[TASK BRIEF]
Copy exactly the lines of the data below that run from the line holding "Open Peer Review" through the line holding "It is very interesting", both ends included.
········
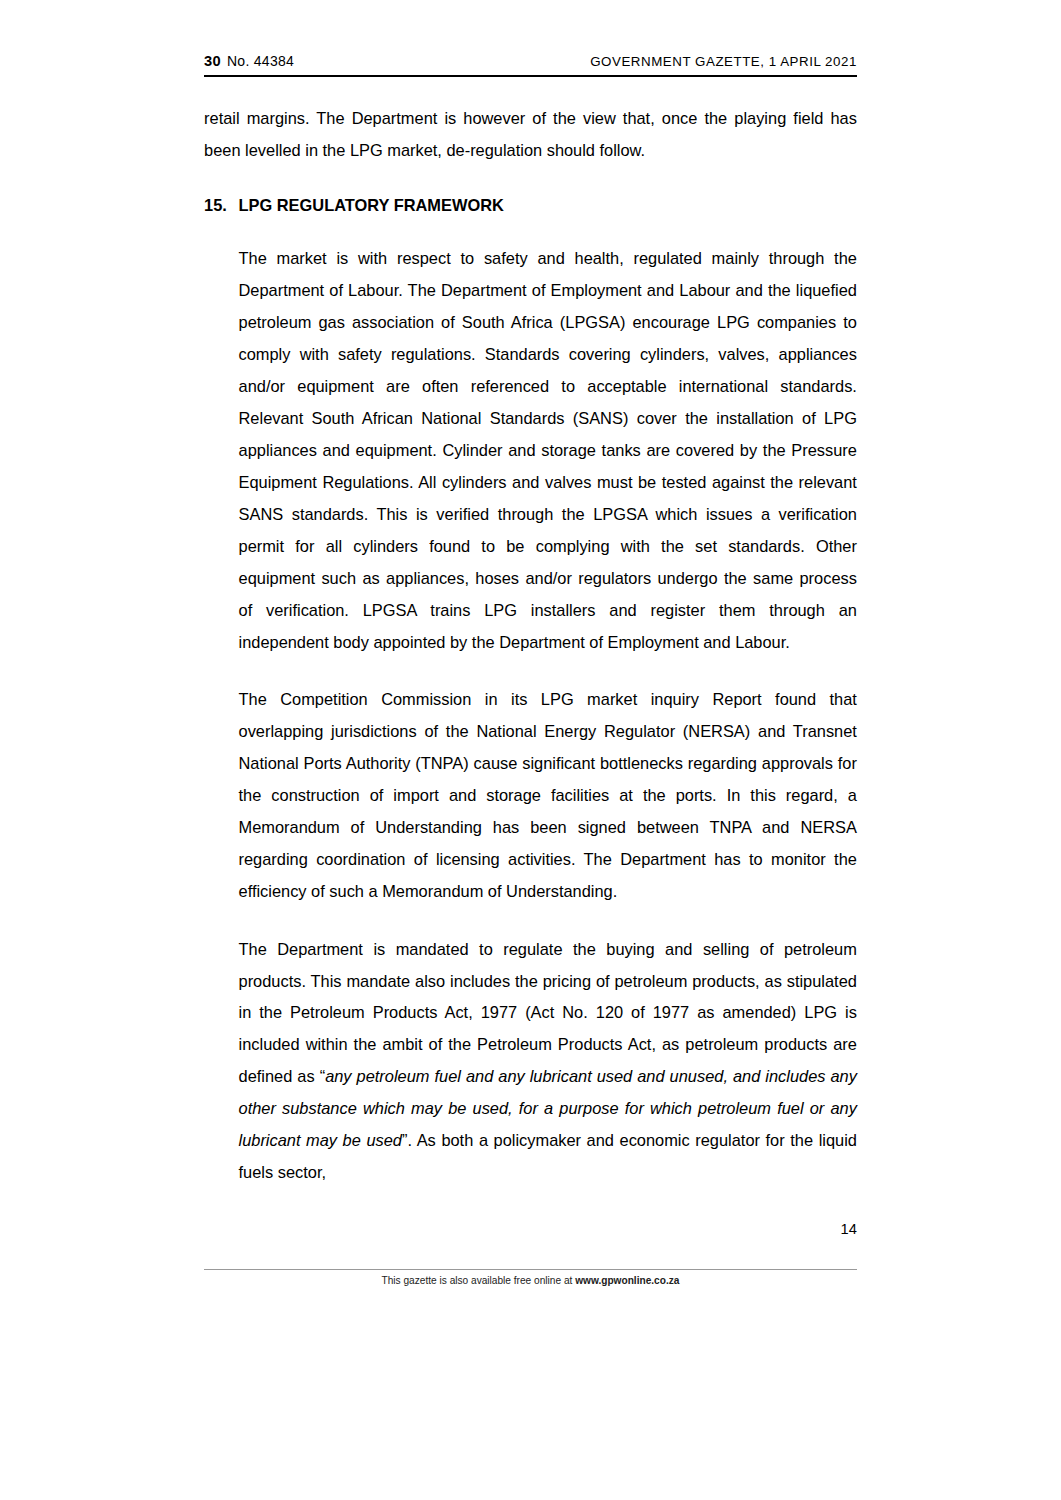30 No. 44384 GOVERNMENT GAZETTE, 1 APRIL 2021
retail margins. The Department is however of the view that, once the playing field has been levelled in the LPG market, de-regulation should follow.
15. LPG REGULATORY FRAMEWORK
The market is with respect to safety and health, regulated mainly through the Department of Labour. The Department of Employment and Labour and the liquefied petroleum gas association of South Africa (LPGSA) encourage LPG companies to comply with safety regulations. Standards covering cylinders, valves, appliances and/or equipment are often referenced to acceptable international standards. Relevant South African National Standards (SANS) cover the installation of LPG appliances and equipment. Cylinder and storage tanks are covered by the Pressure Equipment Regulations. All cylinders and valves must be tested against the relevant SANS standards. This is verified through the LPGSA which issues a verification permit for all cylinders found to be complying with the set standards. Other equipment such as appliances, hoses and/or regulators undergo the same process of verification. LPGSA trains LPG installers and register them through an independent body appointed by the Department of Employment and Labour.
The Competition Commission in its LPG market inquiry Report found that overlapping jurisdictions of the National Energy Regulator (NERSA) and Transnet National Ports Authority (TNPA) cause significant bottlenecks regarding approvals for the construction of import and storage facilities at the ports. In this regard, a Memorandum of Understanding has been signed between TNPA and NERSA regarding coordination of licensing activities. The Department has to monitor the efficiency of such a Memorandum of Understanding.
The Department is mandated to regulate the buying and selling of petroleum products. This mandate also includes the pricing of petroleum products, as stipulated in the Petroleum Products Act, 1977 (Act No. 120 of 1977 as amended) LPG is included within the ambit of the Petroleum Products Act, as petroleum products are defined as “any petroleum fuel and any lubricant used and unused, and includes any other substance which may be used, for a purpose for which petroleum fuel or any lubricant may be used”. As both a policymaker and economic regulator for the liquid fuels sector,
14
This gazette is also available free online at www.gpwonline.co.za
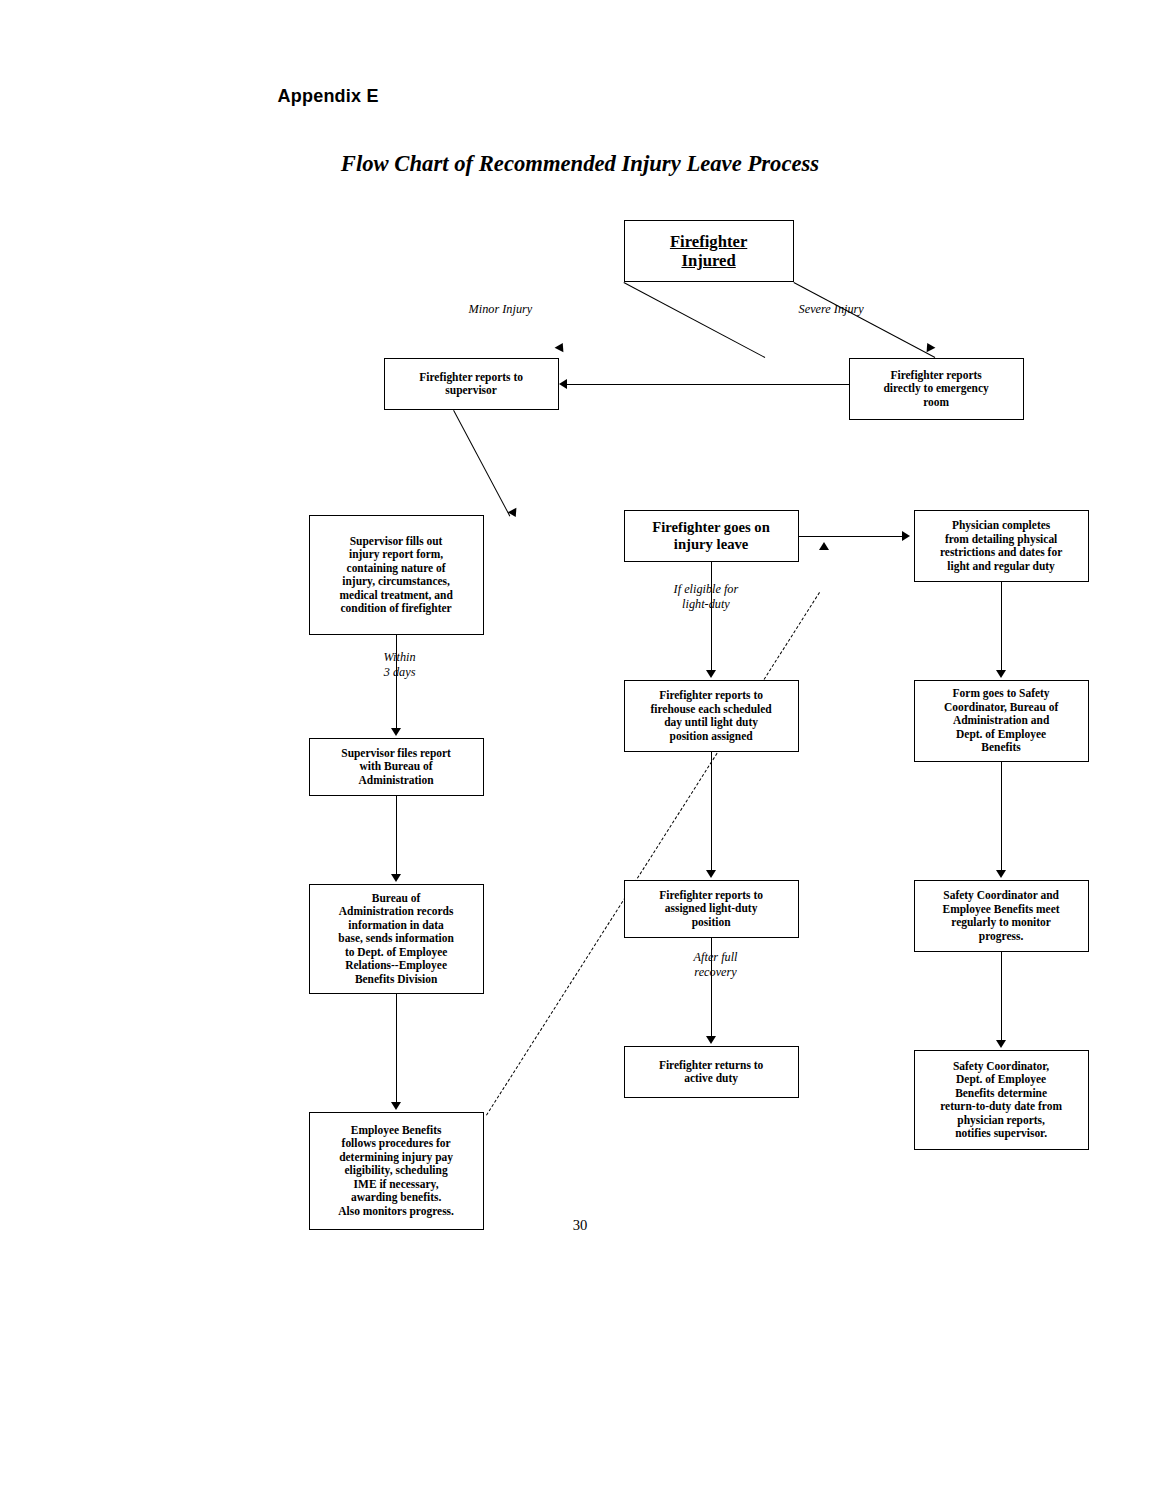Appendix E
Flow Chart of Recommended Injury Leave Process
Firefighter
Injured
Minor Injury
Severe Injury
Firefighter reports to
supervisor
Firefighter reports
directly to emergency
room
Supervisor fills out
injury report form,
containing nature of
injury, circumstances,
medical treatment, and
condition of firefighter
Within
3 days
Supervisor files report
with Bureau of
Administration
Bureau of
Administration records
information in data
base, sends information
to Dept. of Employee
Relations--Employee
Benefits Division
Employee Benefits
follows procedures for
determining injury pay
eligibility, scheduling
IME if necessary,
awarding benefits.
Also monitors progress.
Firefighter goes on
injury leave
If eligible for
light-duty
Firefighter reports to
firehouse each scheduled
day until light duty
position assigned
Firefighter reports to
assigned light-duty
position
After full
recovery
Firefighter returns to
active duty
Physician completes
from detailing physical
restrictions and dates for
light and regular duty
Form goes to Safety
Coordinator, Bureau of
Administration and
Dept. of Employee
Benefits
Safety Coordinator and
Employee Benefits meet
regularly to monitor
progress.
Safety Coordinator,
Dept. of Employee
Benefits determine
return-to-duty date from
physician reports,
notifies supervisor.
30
········
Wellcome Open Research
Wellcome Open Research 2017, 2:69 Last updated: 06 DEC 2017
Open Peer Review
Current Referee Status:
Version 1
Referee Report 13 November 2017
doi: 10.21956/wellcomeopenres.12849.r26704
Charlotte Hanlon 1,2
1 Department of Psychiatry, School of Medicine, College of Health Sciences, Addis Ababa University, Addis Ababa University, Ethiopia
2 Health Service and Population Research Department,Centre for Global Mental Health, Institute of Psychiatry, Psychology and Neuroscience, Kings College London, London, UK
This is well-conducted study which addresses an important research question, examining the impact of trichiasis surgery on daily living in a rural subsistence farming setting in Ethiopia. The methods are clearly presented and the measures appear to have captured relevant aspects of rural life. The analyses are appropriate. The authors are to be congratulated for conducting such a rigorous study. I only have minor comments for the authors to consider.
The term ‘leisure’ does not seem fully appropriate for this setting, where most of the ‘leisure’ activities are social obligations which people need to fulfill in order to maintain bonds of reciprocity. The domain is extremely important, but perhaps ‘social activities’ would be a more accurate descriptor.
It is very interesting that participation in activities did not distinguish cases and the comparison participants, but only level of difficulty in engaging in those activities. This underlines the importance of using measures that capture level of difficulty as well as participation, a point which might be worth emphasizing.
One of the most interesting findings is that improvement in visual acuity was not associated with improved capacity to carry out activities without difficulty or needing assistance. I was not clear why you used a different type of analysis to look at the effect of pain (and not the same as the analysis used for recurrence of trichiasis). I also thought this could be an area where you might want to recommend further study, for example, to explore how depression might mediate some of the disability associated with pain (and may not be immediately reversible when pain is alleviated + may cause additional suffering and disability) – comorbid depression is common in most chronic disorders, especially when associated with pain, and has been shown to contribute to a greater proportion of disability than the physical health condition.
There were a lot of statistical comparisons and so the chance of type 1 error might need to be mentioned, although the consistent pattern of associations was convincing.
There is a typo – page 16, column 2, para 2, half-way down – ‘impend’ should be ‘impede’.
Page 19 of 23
········
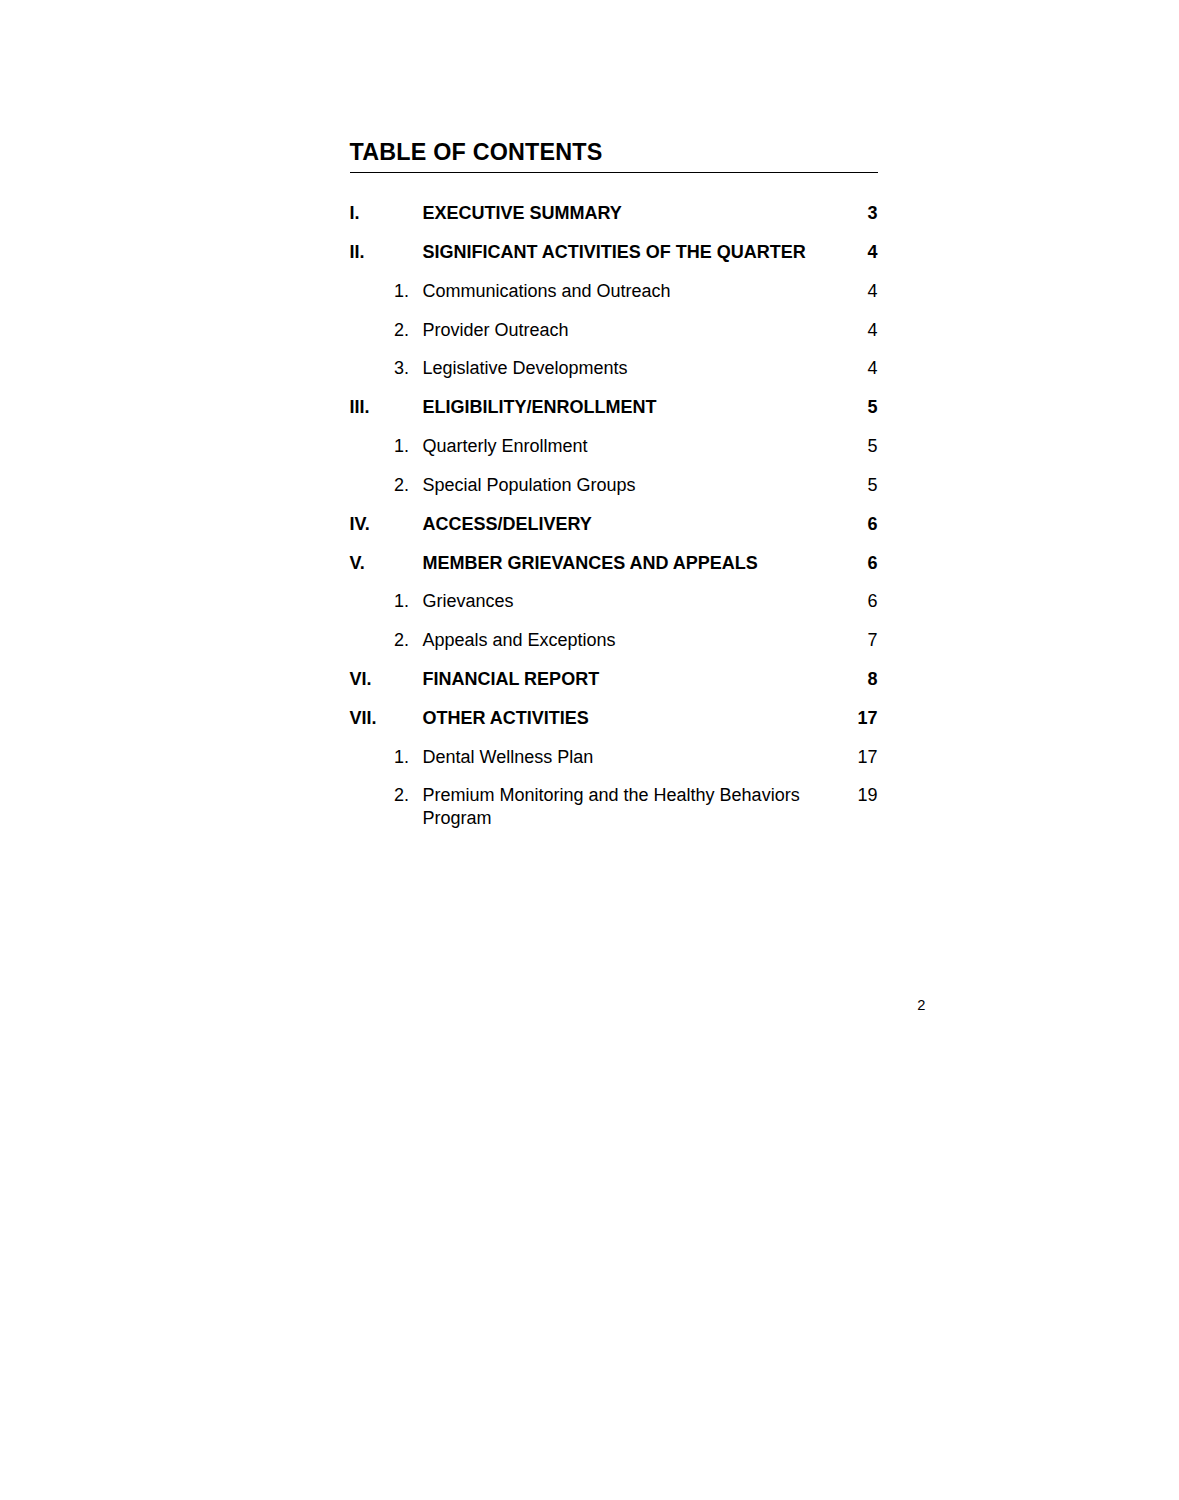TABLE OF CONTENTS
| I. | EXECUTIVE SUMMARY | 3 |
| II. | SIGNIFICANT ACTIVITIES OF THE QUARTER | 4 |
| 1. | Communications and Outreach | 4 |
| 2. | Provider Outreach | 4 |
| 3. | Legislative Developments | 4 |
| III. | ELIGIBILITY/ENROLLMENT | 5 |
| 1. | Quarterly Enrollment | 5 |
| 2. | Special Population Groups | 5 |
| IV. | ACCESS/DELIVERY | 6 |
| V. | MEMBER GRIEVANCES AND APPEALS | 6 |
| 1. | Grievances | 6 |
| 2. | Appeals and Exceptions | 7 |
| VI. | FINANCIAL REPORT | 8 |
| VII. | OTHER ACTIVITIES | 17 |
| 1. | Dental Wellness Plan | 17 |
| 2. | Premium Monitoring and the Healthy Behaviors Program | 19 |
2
········
[REPLY TO THE TASK]
Open Peer Review
Current Referee Status:
Version 1
Referee Report 13 November 2017
doi: 10.21956/wellcomeopenres.12849.r26704
Charlotte Hanlon 1,2
1 Department of Psychiatry, School of Medicine, College of Health Sciences, Addis Ababa University, Addis Ababa University, Ethiopia
2 Health Service and Population Research Department,Centre for Global Mental Health, Institute of Psychiatry, Psychology and Neuroscience, Kings College London, London, UK
This is well-conducted study which addresses an important research question, examining the impact of trichiasis surgery on daily living in a rural subsistence farming setting in Ethiopia. The methods are clearly presented and the measures appear to have captured relevant aspects of rural life. The analyses are appropriate. The authors are to be congratulated for conducting such a rigorous study. I only have minor comments for the authors to consider.
The term ‘leisure’ does not seem fully appropriate for this setting, where most of the ‘leisure’ activities are social obligations which people need to fulfill in order to maintain bonds of reciprocity. The domain is extremely important, but perhaps ‘social activities’ would be a more accurate descriptor.
It is very interesting that participation in activities did not distinguish cases and the comparison participants, but only level of difficulty in engaging in those activities. This underlines the importance of using measures that capture level of difficulty as well as participation, a point which might be worth emphasizing.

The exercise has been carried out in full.